======== Data for analysis
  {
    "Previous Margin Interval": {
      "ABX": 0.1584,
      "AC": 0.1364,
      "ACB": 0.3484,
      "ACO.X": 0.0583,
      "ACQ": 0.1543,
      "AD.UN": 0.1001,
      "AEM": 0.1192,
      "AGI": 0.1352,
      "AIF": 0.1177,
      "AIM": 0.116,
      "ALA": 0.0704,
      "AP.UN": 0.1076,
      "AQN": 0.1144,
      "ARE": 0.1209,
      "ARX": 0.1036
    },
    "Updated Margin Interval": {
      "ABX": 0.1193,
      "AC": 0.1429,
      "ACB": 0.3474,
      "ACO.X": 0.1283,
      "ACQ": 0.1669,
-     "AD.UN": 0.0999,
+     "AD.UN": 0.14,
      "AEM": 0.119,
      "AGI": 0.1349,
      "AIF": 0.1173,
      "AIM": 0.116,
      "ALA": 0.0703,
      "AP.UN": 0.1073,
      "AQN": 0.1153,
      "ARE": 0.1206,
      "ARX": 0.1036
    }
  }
================
======== Data for analysis
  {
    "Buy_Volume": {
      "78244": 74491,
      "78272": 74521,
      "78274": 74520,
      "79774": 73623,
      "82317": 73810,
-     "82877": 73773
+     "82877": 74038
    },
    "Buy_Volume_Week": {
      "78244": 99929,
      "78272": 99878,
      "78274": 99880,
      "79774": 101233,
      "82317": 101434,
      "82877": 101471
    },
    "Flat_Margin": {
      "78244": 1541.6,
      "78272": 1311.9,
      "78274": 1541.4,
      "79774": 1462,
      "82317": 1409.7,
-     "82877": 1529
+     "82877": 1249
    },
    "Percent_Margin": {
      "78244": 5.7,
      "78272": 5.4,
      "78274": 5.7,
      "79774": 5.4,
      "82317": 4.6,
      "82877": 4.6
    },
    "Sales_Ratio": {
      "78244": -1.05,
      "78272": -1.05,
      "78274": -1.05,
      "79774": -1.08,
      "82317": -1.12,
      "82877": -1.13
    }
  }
================
Exercise directions.
Which lines in the listing hold the word "Interval"? Copy them out.

Reply to the task.
    "Previous Margin Interval": {
    "Updated Margin Interval": {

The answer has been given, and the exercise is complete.